**ENTRIES SHOWN:**
▬▬▬▬▬▬
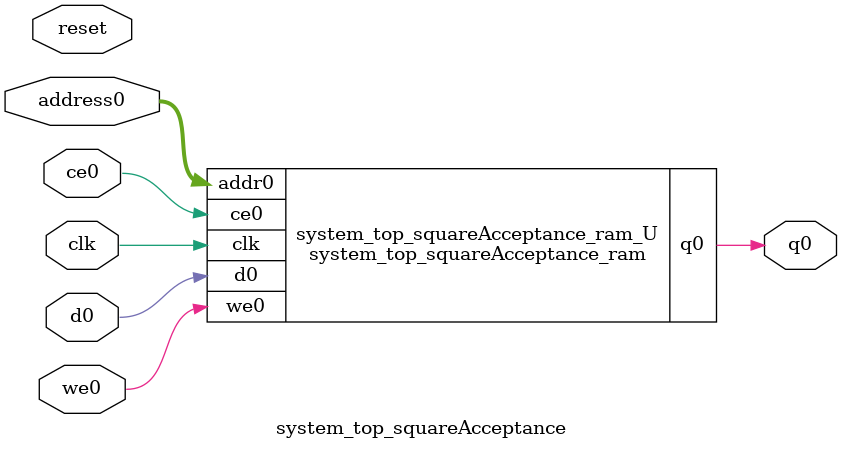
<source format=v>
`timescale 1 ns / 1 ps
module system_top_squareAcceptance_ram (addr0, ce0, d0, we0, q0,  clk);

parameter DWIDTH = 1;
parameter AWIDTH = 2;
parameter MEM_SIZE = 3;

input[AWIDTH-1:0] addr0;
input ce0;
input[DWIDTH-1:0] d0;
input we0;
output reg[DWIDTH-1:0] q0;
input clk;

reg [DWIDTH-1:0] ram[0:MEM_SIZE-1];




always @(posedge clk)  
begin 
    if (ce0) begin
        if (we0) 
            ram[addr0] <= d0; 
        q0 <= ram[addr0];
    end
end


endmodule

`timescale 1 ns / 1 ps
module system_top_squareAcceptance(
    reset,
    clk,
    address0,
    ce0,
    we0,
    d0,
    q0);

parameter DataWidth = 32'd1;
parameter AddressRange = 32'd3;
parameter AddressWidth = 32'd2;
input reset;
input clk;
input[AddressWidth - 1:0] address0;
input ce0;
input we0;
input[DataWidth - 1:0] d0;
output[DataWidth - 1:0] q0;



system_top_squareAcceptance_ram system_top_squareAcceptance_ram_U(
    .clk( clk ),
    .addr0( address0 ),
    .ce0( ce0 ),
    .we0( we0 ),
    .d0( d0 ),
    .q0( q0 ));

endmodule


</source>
▬▬▬▬▬▬
**DIRECTIONS:**
A word-for-word copy of the entries above is needed, with every picture dropped.

**ANSWER FOR THE TASK:**
<source format=v>
`timescale 1 ns / 1 ps
module system_top_squareAcceptance_ram (addr0, ce0, d0, we0, q0,  clk);

parameter DWIDTH = 1;
parameter AWIDTH = 2;
parameter MEM_SIZE = 3;

input[AWIDTH-1:0] addr0;
input ce0;
input[DWIDTH-1:0] d0;
input we0;
output reg[DWIDTH-1:0] q0;
input clk;

reg [DWIDTH-1:0] ram[0:MEM_SIZE-1];




always @(posedge clk)  
begin 
    if (ce0) begin
        if (we0) 
            ram[addr0] <= d0; 
        q0 <= ram[addr0];
    end
end


endmodule

`timescale 1 ns / 1 ps
module system_top_squareAcceptance(
    reset,
    clk,
    address0,
    ce0,
    we0,
    d0,
    q0);

parameter DataWidth = 32'd1;
parameter AddressRange = 32'd3;
parameter AddressWidth = 32'd2;
input reset;
input clk;
input[AddressWidth - 1:0] address0;
input ce0;
input we0;
input[DataWidth - 1:0] d0;
output[DataWidth - 1:0] q0;



system_top_squareAcceptance_ram system_top_squareAcceptance_ram_U(
    .clk( clk ),
    .addr0( address0 ),
    .ce0( ce0 ),
    .we0( we0 ),
    .d0( d0 ),
    .q0( q0 ));

endmodule


</source>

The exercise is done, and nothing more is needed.